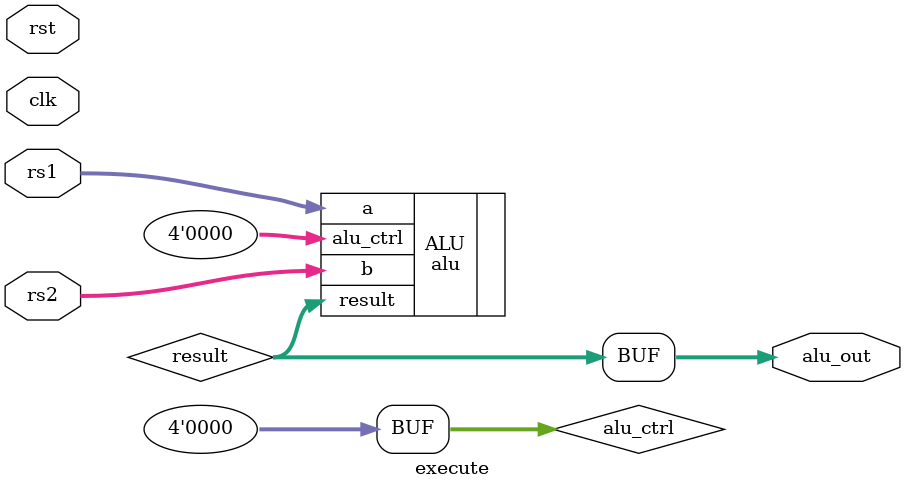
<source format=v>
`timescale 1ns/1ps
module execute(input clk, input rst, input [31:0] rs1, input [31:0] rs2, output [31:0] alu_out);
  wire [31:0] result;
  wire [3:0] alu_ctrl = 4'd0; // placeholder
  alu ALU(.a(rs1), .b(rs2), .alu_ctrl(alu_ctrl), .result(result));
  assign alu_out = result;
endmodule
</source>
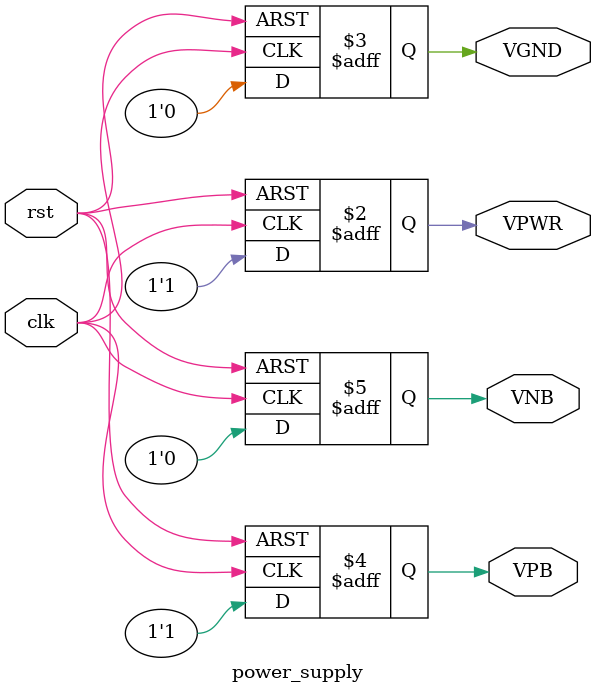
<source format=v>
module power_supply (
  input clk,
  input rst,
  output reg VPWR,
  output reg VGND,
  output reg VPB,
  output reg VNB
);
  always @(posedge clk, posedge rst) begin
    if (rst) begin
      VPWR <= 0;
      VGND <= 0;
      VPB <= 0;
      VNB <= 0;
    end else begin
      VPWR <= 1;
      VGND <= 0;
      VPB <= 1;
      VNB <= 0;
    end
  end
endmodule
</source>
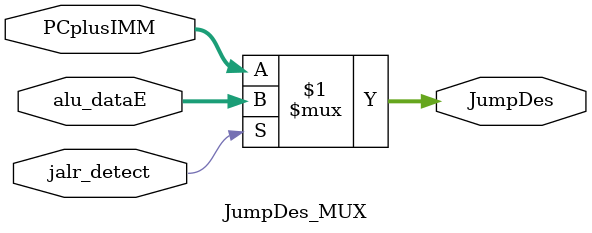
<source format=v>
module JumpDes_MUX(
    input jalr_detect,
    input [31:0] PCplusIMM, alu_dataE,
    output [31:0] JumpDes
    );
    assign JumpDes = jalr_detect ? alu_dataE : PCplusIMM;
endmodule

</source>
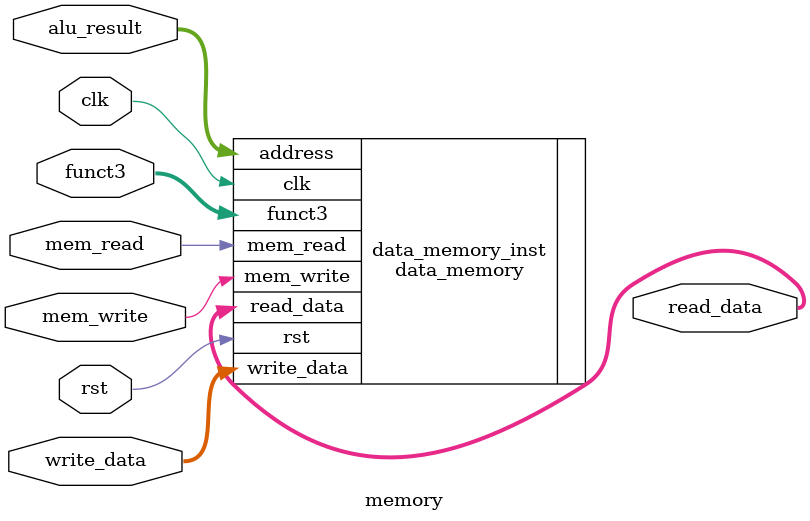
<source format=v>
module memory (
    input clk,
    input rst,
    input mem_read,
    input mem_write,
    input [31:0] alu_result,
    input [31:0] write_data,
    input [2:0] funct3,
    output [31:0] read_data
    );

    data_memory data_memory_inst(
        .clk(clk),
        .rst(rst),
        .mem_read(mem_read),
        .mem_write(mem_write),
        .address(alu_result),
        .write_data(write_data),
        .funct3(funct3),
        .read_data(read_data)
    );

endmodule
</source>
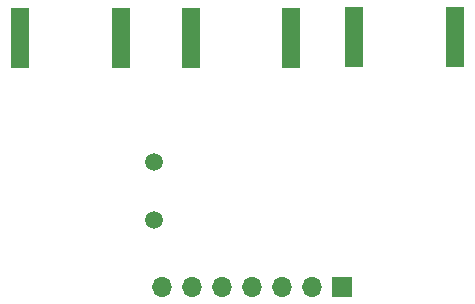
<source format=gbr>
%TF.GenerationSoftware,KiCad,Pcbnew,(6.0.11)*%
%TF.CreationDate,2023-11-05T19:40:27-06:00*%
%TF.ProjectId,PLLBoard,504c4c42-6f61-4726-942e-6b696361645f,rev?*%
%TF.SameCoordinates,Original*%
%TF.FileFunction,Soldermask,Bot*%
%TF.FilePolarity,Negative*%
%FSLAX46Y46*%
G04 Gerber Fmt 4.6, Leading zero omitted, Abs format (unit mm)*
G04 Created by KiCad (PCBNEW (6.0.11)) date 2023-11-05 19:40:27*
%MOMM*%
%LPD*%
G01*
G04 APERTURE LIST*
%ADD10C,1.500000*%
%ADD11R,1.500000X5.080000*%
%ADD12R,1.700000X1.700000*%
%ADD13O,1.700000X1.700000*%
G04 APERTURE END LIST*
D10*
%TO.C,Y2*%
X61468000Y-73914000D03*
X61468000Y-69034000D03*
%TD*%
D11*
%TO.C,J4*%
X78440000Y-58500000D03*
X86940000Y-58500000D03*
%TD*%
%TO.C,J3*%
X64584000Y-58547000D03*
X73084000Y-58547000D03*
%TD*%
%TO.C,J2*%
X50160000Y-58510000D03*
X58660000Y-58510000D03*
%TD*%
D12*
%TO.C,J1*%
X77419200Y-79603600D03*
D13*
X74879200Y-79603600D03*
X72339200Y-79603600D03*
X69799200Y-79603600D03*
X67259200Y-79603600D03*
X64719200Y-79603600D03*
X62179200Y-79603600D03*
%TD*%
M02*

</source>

| Assignment |
Copy each line from the entries above that has the word "output" in it.

| Solution to this task |
module execute(input clk, input rst, input [31:0] rs1, input [31:0] rs2, output [31:0] alu_out);
  output reg VPWR,
  output reg VGND,
  output reg VPB,
  output reg VNB
    output [31:0] JumpDes
    output [31:0] read_data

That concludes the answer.